Candle and Carson folded their arms and stood staring at me as if I were some curious bug. "Why immortality?" Carson asked critically.

"We'll discuss that later," Candle said. "We need to know all the receptors you've blocked. We've searched your papers, but you never published all the details."

We sat around a glass-top table in the middle of the suite's living room. They opened their valises and pulled out stacks of paper, all stamped TOP SECRET HIGHEST, all edged with finger-zip incendiary strips.

"You're going to learn some things here that go beyond top secret," Candle said. "I'll personally track you and claim your testicles if you ever reveal this, ever, to anyone, in any way."

I held back a wisecrack. She was in no mood for flippancy, and I was tired. "All right," I said.

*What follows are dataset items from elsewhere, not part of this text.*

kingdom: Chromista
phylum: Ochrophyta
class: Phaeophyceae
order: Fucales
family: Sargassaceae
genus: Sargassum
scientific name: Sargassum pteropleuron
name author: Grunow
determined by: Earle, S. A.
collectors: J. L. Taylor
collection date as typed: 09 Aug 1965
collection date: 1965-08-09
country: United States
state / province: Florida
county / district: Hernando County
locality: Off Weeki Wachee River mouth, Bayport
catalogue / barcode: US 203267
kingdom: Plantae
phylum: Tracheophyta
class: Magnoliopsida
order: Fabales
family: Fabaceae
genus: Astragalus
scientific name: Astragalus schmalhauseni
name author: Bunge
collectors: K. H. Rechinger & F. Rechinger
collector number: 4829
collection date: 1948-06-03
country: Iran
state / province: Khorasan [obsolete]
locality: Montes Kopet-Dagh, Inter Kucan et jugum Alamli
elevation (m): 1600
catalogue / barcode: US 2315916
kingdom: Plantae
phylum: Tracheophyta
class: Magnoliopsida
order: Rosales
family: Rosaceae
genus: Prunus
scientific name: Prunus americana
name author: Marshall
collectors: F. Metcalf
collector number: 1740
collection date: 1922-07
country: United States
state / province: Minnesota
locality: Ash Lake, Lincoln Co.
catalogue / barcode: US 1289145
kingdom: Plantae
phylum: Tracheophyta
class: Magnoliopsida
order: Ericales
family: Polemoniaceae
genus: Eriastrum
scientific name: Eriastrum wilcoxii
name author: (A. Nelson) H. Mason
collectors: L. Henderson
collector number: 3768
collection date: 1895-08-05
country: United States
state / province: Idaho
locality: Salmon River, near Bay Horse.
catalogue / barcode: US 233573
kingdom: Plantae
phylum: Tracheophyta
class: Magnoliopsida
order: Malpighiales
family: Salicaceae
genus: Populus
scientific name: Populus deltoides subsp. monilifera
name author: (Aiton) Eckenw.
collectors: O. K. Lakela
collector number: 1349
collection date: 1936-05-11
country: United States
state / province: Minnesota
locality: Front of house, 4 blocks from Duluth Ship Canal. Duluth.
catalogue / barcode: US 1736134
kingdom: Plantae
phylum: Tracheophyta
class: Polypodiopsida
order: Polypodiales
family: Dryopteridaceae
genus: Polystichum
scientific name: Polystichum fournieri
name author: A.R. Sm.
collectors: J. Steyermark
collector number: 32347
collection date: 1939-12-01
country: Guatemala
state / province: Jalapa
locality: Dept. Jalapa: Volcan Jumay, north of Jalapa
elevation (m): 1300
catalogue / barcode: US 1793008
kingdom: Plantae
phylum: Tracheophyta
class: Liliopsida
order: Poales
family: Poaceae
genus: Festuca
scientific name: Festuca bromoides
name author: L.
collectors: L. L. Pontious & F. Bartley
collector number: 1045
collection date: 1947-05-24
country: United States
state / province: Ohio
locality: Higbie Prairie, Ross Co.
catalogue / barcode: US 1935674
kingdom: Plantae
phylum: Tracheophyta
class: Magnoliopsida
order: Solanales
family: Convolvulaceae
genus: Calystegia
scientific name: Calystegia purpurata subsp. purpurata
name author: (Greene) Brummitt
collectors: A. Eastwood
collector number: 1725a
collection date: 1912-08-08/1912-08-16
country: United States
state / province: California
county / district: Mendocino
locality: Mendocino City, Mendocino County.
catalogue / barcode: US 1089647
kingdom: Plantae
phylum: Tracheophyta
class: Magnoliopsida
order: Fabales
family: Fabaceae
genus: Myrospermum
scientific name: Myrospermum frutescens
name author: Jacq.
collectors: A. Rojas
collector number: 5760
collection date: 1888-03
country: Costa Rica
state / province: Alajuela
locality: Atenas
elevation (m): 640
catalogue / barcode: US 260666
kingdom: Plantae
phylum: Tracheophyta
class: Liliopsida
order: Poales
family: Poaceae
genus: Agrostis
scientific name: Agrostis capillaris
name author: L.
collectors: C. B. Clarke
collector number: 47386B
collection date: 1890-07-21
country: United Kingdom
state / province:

She delivered her speech crisply, with no discernible emotion. "NSA has been studying the potential for biological encryption. Our division is tasked to learn whether genomically coded messages can be or are being sent into our country in birds, insects, plants, or bacteria. We analyzed bacterial genomes in samples sent from major metropolitan centers and detected non-aleatory genomic alteration, which we prefer not to call mutations, in three hundred different varieties of common gut bacteria. We determined these alterations involved intelligent intervention. In twenty-five of thirty alterations, an internal self-modification scheme was mathematically demonstrated. We eliminated outside intelligence as the cause and invoked the possibility of interior genomic intelligence."

"You can do that, I mean, confirm that?" I asked.

"I can't, personally," she said with regret.

"But you know what it means?"

"It implies that bacteria can modify themselves worldwide in less than ten years. Call it evidence of coordinated genomic shift, call it microbial 'thought," call it whatever you want, but people I trust, brilliant people, tell me it's real."

The Little Mothers of the World, I thought.